KUALA LUMPUR, March 20 — National oil firm Petronas could be unlawful as its founding law was approved before it signed agreements with all the states, law professor Datuk Dr Shad Saleem Faruqi said today.
He also explained that according to the constitution land belongs to the states, which complicates the provision in the agreement surrendering control of petroleum found onshore under the Petroleum Development Act 1974.
“I think there are some aspects of the Petronas Act that is unconstitutional,” Shad told a forum on oil rights.
Under the agreements signed in the mid-1970s all state governments were promised cash payment or royalty of five per cent for petroleum extracted onshore or offshore in return for surrendering their control of petroleum resources to the national oil company.
Shad also pointed out that the Act was passed before all the states had signed the agreement.
“The constitution says when you take somebody’s property you have to pay adequate compensation,” said Shad.
Lawyer Tommy Thomas, who represented the Terengganu government in its demand for oil royalty, however said it would be a disaster if the Petroleum Development Act is declared unconstitutional.
“The first problem with that argument is Petronas becomes illegal,” said Thomas, adding that no party has brought the question to court.
“If the court rules PDA to be unconstitutional, I think it will be a tragedy,” he said.Thomas also pointed out that all 13 states have agreed to the agreement.
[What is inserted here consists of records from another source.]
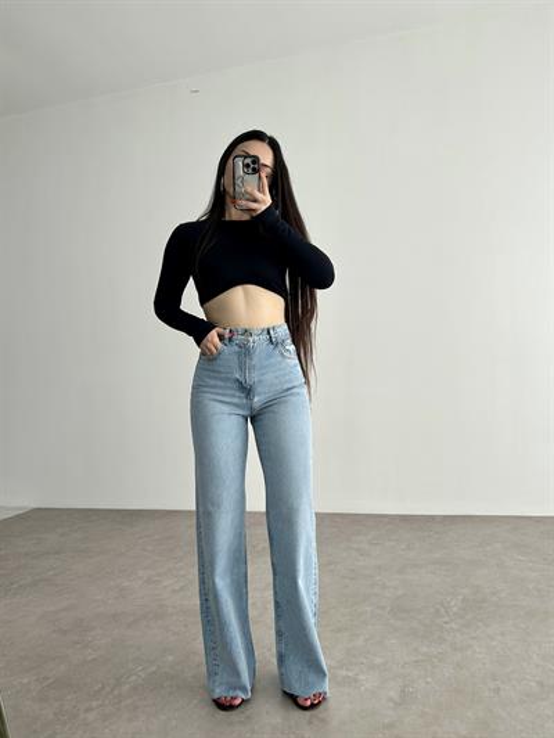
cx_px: 277
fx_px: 512
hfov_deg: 56.8
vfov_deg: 71.6
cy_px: 369
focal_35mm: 24
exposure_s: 1/549
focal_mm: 6.86
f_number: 1.78
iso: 80
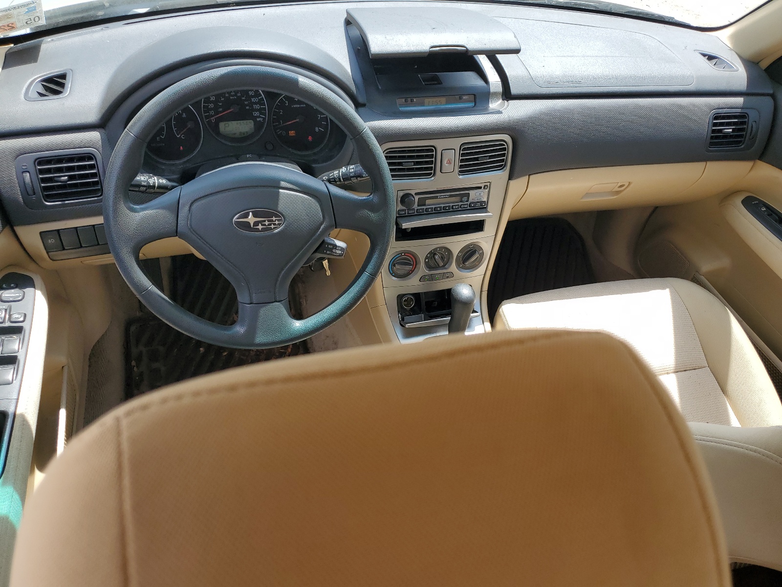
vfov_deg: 53.1
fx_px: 587
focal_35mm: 26
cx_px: 391
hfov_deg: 67.3
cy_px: 294
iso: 50
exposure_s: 1/769
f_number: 1.5
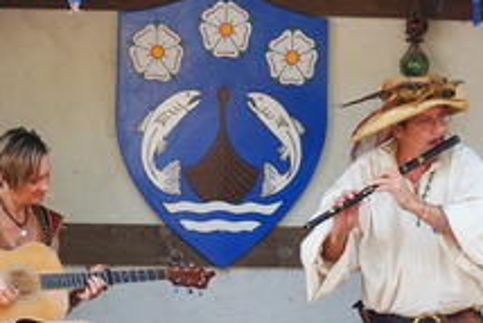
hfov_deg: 8.4
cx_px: 327
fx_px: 3289
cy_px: 158
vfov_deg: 5.6
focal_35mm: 245
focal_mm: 24
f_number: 2.8
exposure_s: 1/200
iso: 200
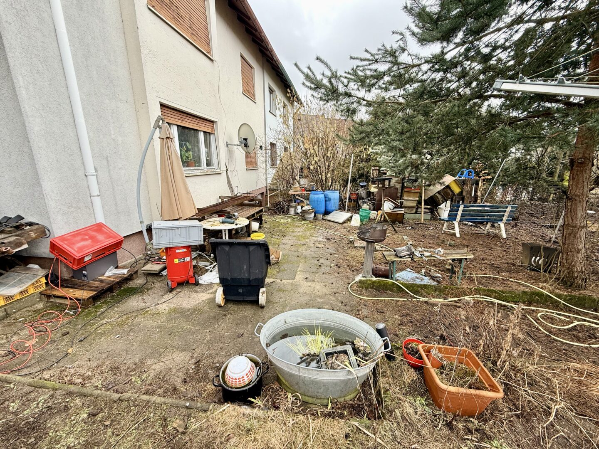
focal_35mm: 14
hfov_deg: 102.1
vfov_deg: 85.7
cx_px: 300
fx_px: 242
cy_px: 224
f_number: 2.2
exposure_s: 1/142
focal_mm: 2.22
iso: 50
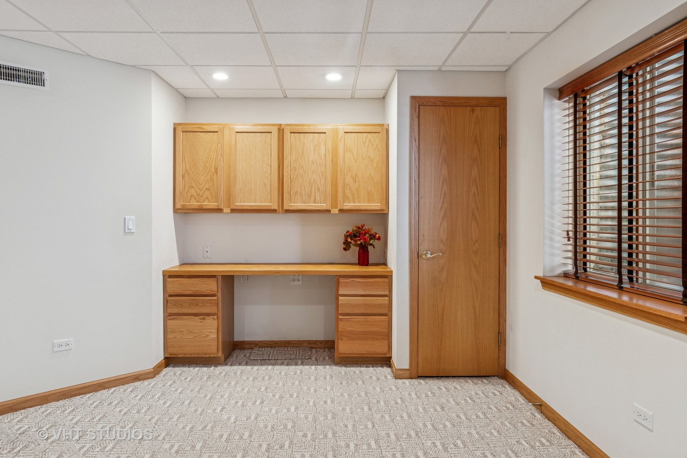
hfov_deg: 77.3
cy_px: 229
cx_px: 344
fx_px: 429
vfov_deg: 56.1
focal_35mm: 22
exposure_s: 1/5
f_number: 8
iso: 250
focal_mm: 15
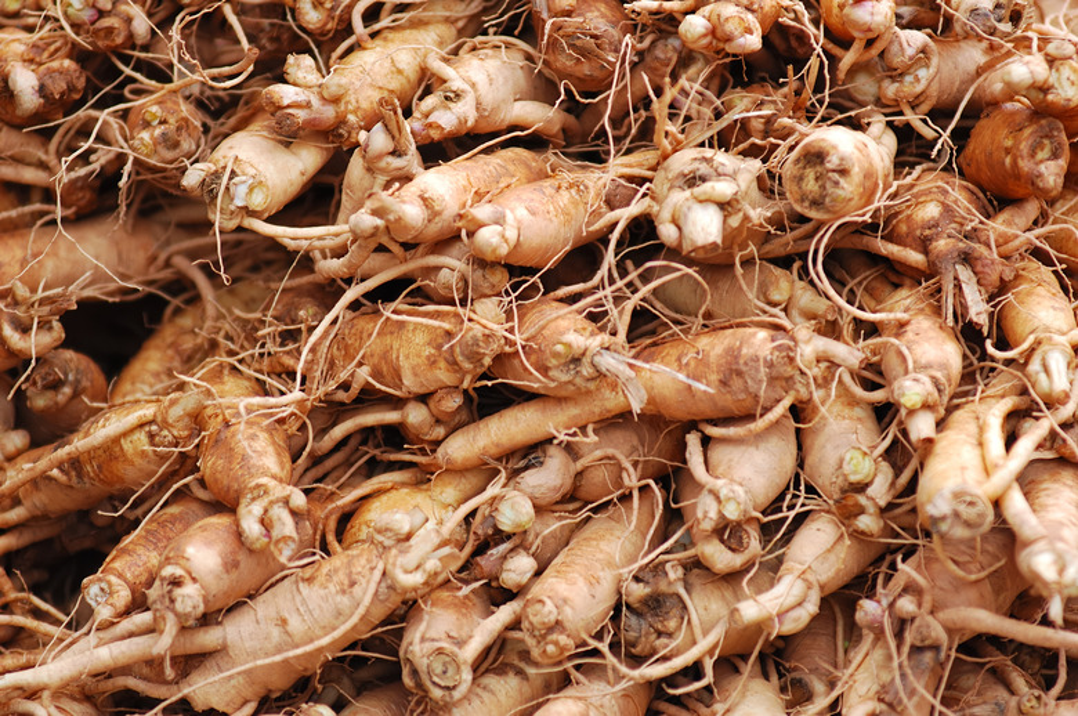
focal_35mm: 300
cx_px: 539
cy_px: 358
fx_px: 8972
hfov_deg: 6.9
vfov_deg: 4.6
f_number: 2.8
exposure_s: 1/250
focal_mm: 200
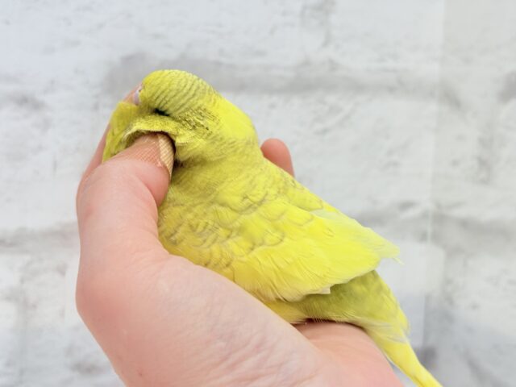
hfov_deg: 36.8
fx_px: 775
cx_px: 258
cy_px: 194
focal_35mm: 52
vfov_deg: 28.0
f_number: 1.6
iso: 64
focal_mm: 5.96
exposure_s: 1/100
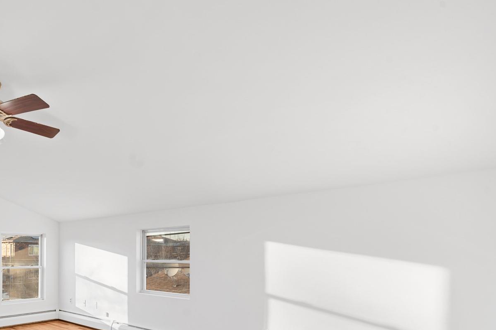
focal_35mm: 24
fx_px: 331
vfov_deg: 50.4
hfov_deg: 68.5
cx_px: 119
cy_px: 256
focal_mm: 14
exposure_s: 1/5
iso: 250
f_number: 10
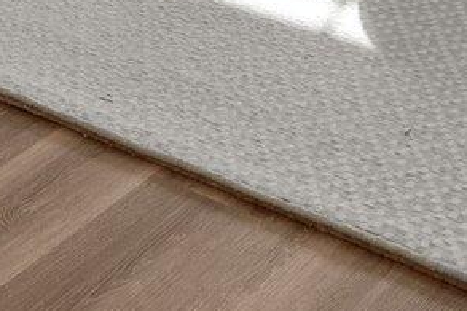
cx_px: 341
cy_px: -669
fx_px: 1452
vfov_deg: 9.3
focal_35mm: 112
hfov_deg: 18.2
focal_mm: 16
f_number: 8
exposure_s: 1/10
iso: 400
“To me the PDA is a wonderful example of federalism,” he added.
Thomas is also currently advising the Kelantan state government to demand for oil royalty from Petronas.
Today’s forum, “Oil Royalty: A Constitutional Right?” was organised by the Bar Council to discuss the constitutional aspect of the oil royalty payment to petroleum-producing states.
Gua Musang MP and Petronas founding chairman Tengku Razaleigh Hamzah and lawyer Datuk Cecil Abraham also spoke at the forum.
Kelantan is currently demanding the federal government pay the five per cent royalty for oil extracted off its shore.
But Putrajaya has maintained that the East Coast state is not entitled to the payment as the oil and gas are extracted from waters that are beyond the three-nautical mile limit prescribed as territorial waters under Malaysia’s Emergency Ordinance (Essential Powers) No. 7, 1969.
The federal government has instead promised to pay goodwill payment or “wang ehsan” through its agencies in the state.
Terengganu also suffered a similar fate in 2000 when the federal government ordered the oil royalty payment to the state to be stopped after PAS took over the government a year earlier.
But the royalty payment to Terengganu was reinstated early last year.